Since I’m tired/bored of the climate “debate” I thought I might write a quick post about something that’s related to climate change, but probably not particularly controversial. I came across a paper recently by Shields et al. (2014) called Spectrum-driven Planetary Deglaciation Due to Increases in Stellar Luminosity.
Essentially, they used a GCM to try and understand how planets around different types of stars might move into – and out of – snowball states. Stars are typically divided into different spectral types, the spectral sequence being O B A F G K M, with O stars being really hot and luminous, and M stars being cool and relatively dim.
As an aside, the original spectral classification ran from A-Z and was determined by the strength of a hydrogen spectral line in the visible. However, this particular spectral line is only present if the gas is hot enough for enough hydrogen atoms to be excited into the second energy level. If most are in the ground state, then the dominant spectral line is actually in the UV, and so wasn’t detected by early instruments. Additionally, if the gas is so hot that the hydrogen is fully – or almost fully – ionised, then this spectral line isn’t present either. Therefore the original classification (A-Z) went from stars with surface temperatures around 10000K (A stars) to stars that were both hotter (weaker spectral lines because hydrogen was becoming ionised) and cooler (weaker spectral lines because not enough hydrogen was in the n=2 state). When they realised this, they re-arranged it as a temperature sequence and we get the OBAFGKM series.

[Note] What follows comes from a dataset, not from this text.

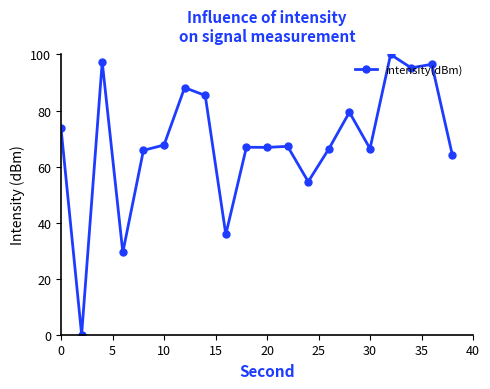

What is the greatest value displayed?

100.0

Anyway, back to the paper. They considered planets around M-stars (cooler than the Sun), G-stars (like the Sun), and F-stars (hotter than the Sun) and either started with an insolation similar to what we have today and reduced it to see when the planet would move into a snowball phase, or started from a snowball phase and increased the insolation. They used CO2 concentrations similar to today on the Earth, and CO2 similar to what we’d expect as we moved out of a snowball phase. The basic result is shown below. The hysteresis comes from the difference between what happens if you start in a warm phase and reduce the insolation, or start in a cool (snowball) phase and increase the insolation.
What they find is that the transition out of, or into, snowball phases is smoother for M-stars (cool) than for F- and G-stars (hotter). The idea, if I understood it properly, is that M-stars emit most of their energy in the infrared, which is absorbed more by ice than is shorter wavelength (visible and UV) radiation. Therefore, hotter stars require a bigger input of energy before the ice starts melting and when it starts, the transition tends to be faster than around M-stars.
As you can see from the figure above, for modern CO2 concentrations a snowball planet around a Sun-like star would require an insolation greater (more than 100%) than our insolation today. We moved out of our snowball phase because volcanic outgassing increased CO2 concentrations to levels much higher than today. They also considered this, and showed that M-stars would more easily move out of their snowball phase if CO2 increased, than F- and G-stars. The basic conclusion of the paper is that
Planets near the outer edge of the habitable zones of M-dwarf stars will become more hospitable for surface life earlier in their host stars’ evolutionary paths than their ice-covered counterparts orbiting brighter stars, although this may take a longer absolute time, as an M dwarf brightens more slowly than a G dwarf.
which is interesting, although we have yet to find another planet that we really think might be habitable. Having said that, planets around M-stars are our best bet at the moment.
This paper also reminds me of something else that I think is related. I recently saw a paper that was arguing that the oceans are poor emitters of infrared, unlike ice. This suggests that the reduction of Arctic sea ice can further enhance warming because the ocean surface will emit less infrared than would be emitted were it still covered in ice. If anyone remembers which paper this was, maybe they can point it out. Anyway, enough from me.